* [PROBLEM]: Extend the passage on the Chinese student demonstrations and the power struggle within the inner Party, beginning immediately after its final sentence.

Mr. Hong said, "We liked Jan and Dean very much. The students were excited. Jan and Dean invited some students onto the stage to dance. They were dancing and enjoying themselves. But afterwards those students were accused by the police of being disruptive."
"What happened to them?"
"They were taken into custody. They were beaten."
This also fueled the students' enthusiasm for a demonstration. But there was a feeling that the students had been led into a trap, since the conservatives used the demonstrations as an excuse to call for a limiting of the reforms.
Everyone agreed that what was happening in China indicated a power struggle in the inner Party, between the reformers, led by Deng Xiaoping and the eight or ten so-called leftists, who were antireformers, led by Peng Zhen (chairman of the National People's Congress). In spite of his dogmatic Maoist views, Peng had never been purged. These puritanical old troopers, many of whom had shared the privations of the Long March, were outraged by students who were making demands. Their American counterparts might be the VFW, who also hated student protests. The problem was that there were also people in the inner Party who were pushing harder for reform.

* [DATA PROVIDED]:
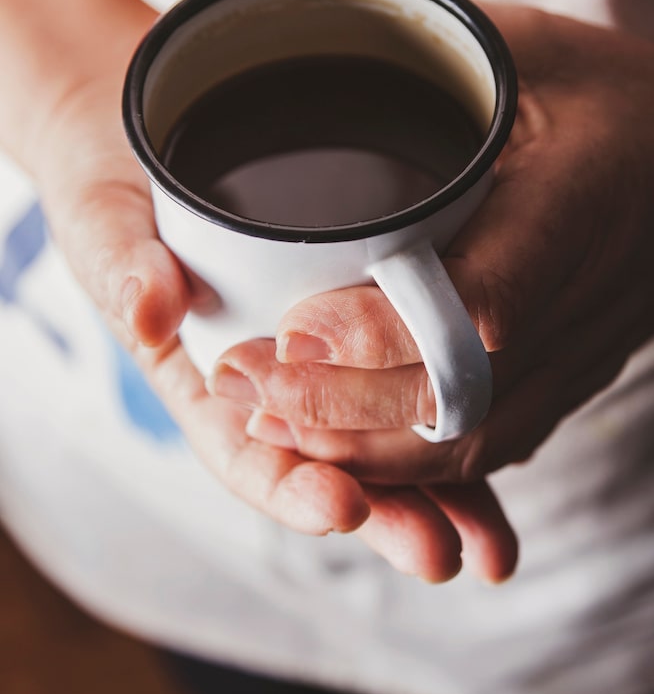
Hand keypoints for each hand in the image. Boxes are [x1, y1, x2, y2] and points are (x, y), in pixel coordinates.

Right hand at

* [RESPONSE]:
I paid a call on Mr. Brooks, the American consul-general, who had impressed me so much a few months before by telling me that he didn't have the slightest idea of what would happen next in China.
"The Chinese will go on doing business," he said. "Foreign investors aren't concerned with student demonstrations. What would worry them is a return to Stalinism."
We then talked about Deng's successor. Would it be Hu Yaobang, Deng's bridge partner? Deng himself had indicated this.
Mr. Brooks said that Deng had hoped to step down, but that he wanted to make sure his policies would continue. When Deng went he wanted to take all the doubtful people with him.
"The trouble is," Mr. Brooks said, "Mr. Hu has disappeared from view. A foreign minister told a visiting Japanese delegation, 'He's tired.' In Chinese terms that means he can't do the work."
I listened to the radio that night and heard a news report that Hu Yaobang had been forced to resign after a session of self-criticism in which he said he had "made many mistakes."
So, just like that, Mr. Hu was gone, and Deng didn't have a successor.
Dr. Xie Xide, the president of Fudan University, was a member of the Central Committee. I saw her the following day and asked her how she had found out about Mr. Hu's resignation.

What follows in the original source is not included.